====== Input data ======
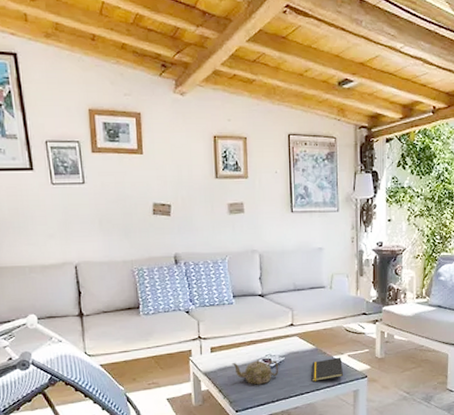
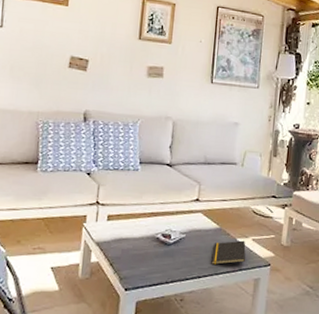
teapot: present [232,359,279,385] -> none [128,233,178,262]

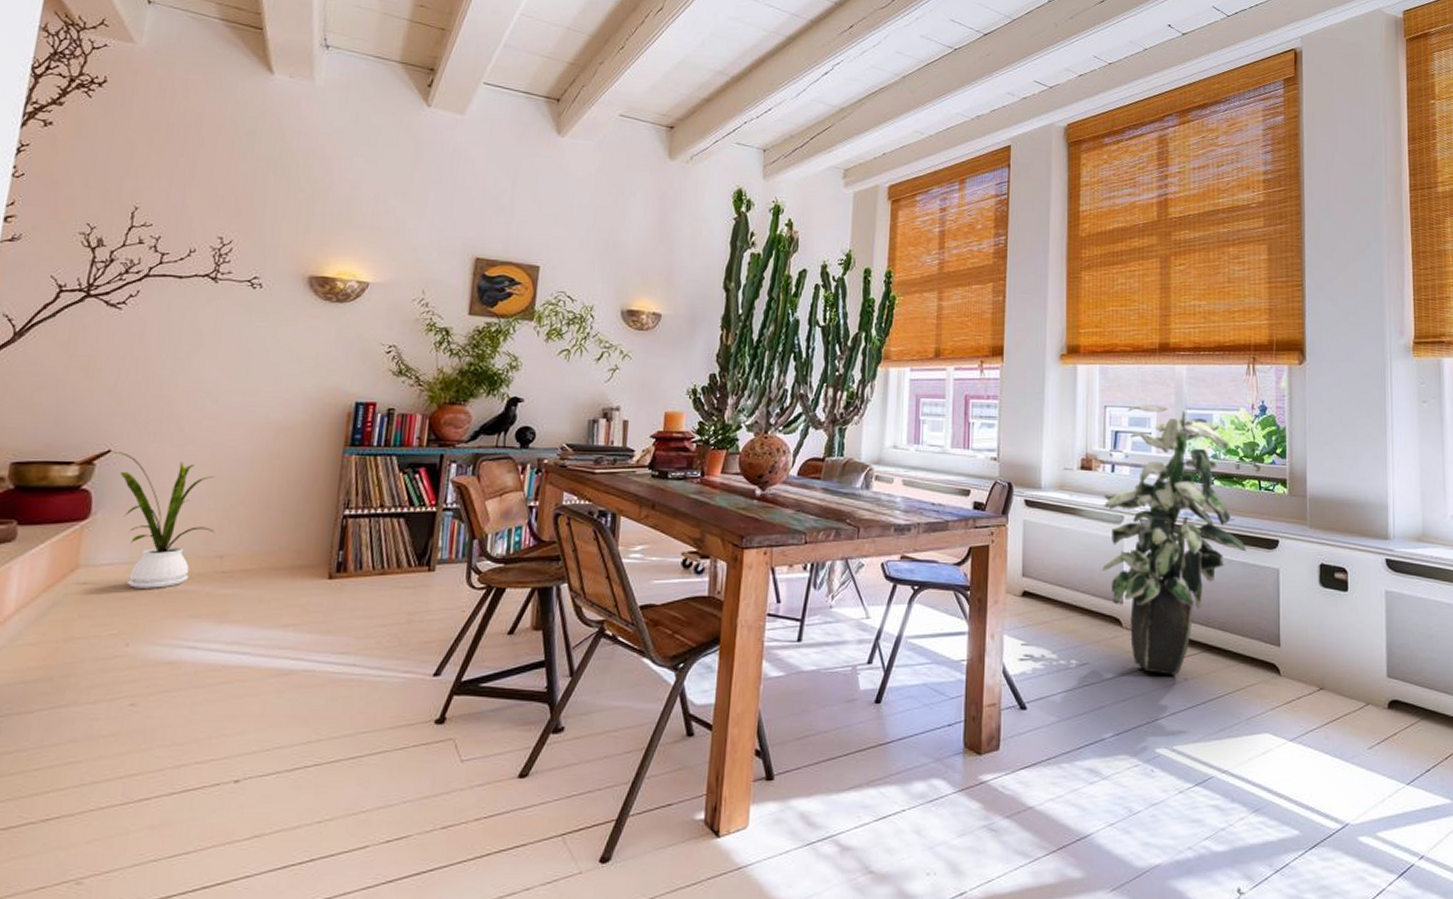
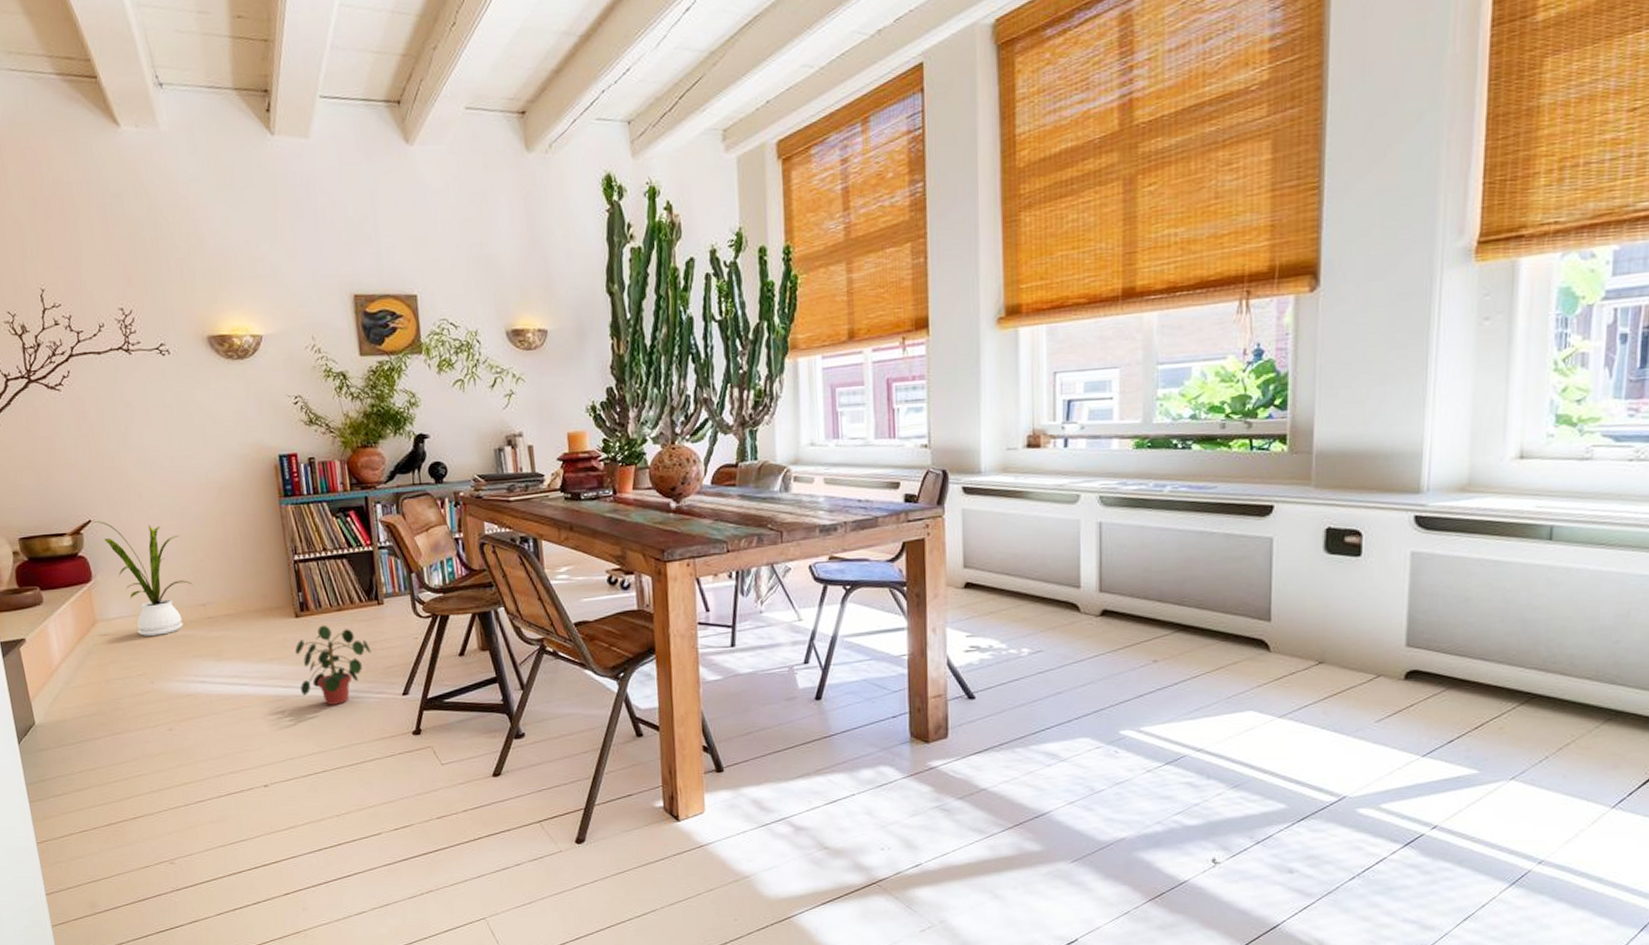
potted plant: none [312,589,408,684] -> present [295,625,371,705]
indoor plant: present [1102,403,1246,675] -> none [1055,362,1232,658]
======
What to produce ::
Return the whole listing exactly, minus its pictures.

Task solution ::
teapot: present [232,359,279,385] -> none [128,233,178,262]

potted plant: none [312,589,408,684] -> present [295,625,371,705]
indoor plant: present [1102,403,1246,675] -> none [1055,362,1232,658]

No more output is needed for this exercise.